WORK ORDER: Up to and including the final line, please copy every line exactly, starting from the one that contains "Public Comment: L. London, D." in the material below.

[[ DATA LISTING open ]]

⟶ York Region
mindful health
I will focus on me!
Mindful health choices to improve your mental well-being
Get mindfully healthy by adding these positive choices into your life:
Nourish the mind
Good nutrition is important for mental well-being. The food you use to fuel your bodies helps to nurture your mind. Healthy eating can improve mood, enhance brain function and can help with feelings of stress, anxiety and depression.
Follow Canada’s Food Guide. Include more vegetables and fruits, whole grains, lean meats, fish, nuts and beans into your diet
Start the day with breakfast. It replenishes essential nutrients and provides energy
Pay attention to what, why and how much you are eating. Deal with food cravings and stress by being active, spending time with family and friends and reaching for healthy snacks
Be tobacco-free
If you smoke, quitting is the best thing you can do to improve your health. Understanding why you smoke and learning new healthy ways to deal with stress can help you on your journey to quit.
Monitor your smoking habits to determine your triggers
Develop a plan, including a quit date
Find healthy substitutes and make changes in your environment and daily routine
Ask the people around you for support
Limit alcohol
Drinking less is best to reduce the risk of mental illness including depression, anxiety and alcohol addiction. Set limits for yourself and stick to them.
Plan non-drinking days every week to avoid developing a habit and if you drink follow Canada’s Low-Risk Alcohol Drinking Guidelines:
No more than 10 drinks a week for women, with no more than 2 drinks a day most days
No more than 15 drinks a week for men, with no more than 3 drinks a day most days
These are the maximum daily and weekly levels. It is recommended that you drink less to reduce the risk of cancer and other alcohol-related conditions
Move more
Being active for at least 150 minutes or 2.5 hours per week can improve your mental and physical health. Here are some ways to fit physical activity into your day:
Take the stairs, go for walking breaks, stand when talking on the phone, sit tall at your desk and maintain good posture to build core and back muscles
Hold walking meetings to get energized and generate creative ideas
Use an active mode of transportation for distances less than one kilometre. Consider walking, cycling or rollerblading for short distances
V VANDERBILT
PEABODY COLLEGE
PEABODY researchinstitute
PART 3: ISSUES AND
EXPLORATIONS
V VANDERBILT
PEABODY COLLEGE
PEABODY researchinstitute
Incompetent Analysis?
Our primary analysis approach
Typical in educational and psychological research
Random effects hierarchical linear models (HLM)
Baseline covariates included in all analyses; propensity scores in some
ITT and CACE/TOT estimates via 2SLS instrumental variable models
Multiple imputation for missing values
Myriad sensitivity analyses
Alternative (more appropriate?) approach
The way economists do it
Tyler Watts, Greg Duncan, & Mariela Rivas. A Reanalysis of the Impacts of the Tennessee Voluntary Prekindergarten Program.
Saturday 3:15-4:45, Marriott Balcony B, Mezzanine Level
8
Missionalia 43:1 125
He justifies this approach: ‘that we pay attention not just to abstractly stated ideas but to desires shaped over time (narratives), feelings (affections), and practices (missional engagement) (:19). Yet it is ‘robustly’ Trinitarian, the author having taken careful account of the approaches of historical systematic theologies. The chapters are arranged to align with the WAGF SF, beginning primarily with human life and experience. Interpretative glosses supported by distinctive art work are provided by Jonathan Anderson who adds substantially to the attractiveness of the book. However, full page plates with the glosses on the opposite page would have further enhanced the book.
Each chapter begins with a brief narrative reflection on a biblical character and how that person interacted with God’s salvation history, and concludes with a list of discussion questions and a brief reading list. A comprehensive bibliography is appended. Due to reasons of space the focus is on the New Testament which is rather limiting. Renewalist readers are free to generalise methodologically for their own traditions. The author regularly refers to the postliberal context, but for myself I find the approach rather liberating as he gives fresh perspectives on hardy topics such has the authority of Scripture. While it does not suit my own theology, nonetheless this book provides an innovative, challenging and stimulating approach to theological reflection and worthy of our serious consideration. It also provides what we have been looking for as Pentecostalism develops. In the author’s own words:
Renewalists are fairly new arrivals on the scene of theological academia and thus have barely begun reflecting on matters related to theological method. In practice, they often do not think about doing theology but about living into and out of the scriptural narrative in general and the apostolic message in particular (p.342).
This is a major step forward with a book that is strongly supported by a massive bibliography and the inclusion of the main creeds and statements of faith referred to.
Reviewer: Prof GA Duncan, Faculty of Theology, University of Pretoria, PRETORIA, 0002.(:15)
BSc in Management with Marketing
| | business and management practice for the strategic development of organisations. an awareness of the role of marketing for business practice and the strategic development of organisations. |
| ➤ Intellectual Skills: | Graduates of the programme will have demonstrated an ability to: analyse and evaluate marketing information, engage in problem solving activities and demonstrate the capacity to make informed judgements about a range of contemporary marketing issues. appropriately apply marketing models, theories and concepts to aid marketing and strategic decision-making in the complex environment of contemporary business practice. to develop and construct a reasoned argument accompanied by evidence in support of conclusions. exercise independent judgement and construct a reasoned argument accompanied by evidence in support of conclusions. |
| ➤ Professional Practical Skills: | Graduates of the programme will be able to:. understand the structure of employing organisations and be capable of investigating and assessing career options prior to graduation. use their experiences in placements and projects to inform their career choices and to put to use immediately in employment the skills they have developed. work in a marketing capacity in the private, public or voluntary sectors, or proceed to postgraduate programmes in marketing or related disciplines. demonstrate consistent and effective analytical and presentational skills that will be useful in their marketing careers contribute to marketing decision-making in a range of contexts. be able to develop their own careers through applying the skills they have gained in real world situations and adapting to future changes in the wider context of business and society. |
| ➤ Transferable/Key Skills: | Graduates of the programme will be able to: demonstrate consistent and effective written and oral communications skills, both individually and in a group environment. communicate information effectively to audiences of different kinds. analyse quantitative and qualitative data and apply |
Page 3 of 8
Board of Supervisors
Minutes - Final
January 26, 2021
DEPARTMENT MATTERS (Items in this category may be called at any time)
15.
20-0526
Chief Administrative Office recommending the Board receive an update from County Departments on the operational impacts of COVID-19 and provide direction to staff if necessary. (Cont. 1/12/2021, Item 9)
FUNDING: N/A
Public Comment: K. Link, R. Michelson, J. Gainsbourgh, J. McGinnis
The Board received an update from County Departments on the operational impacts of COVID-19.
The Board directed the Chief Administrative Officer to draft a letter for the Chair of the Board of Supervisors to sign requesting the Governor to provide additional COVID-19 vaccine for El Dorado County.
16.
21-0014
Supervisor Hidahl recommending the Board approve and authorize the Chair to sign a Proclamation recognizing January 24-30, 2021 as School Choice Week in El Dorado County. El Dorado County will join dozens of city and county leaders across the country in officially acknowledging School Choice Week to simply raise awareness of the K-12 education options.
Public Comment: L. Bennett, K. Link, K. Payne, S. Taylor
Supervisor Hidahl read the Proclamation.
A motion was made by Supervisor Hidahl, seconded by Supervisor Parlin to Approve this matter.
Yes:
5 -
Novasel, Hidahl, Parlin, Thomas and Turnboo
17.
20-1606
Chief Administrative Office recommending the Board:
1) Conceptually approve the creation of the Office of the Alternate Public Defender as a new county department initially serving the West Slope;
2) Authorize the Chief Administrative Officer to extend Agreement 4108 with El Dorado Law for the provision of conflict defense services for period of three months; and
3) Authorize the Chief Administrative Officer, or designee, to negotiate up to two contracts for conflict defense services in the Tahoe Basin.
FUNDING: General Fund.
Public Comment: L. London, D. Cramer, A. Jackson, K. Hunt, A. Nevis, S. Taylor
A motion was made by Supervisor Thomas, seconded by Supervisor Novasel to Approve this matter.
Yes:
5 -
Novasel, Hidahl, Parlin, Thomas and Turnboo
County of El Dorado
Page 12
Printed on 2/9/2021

[[ DATA LISTING closed ]]

RESULT OF THIS EXERCISE:
Public Comment: L. London, D. Cramer, A. Jackson, K. Hunt, A. Nevis, S. Taylor
A motion was made by Supervisor Thomas, seconded by Supervisor Novasel to Approve this matter.
Yes:
5 -
Novasel, Hidahl, Parlin, Thomas and Turnboo
County of El Dorado
Page 12
Printed on 2/9/2021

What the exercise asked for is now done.